● **Problem statement**:
Copy, from the material below, every line in which the word "方法从系统中删除" can be found.

● **The data**:
________________________

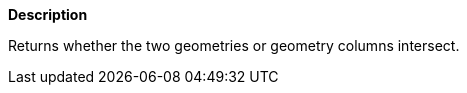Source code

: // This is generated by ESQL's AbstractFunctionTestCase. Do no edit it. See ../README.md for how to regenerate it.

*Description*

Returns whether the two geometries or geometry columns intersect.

________________________

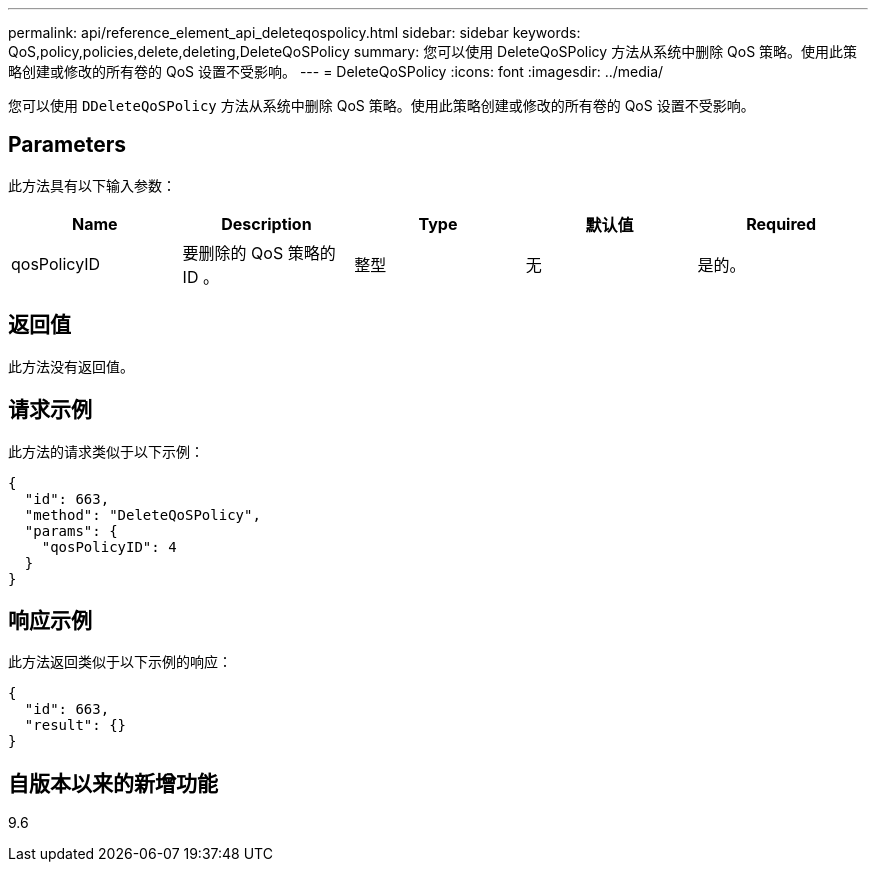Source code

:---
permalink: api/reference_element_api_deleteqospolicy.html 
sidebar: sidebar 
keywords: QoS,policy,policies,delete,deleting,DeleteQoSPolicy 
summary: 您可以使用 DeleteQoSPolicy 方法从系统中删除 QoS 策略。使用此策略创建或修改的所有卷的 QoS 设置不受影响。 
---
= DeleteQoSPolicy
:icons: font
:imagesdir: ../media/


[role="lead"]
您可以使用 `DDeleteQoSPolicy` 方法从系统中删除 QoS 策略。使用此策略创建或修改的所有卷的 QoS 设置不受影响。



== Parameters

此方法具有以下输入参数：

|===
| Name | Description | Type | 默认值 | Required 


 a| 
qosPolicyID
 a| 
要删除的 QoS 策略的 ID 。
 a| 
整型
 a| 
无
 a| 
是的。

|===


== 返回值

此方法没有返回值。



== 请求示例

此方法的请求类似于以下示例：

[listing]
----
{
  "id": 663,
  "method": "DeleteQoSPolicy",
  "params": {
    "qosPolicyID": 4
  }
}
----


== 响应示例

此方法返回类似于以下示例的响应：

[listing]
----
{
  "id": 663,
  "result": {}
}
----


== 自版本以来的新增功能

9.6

________________________

● **Output for this task**:
summary: 您可以使用 DeleteQoSPolicy 方法从系统中删除 QoS 策略。使用此策略创建或修改的所有卷的 QoS 设置不受影响。 
您可以使用 `DDeleteQoSPolicy` 方法从系统中删除 QoS 策略。使用此策略创建或修改的所有卷的 QoS 设置不受影响。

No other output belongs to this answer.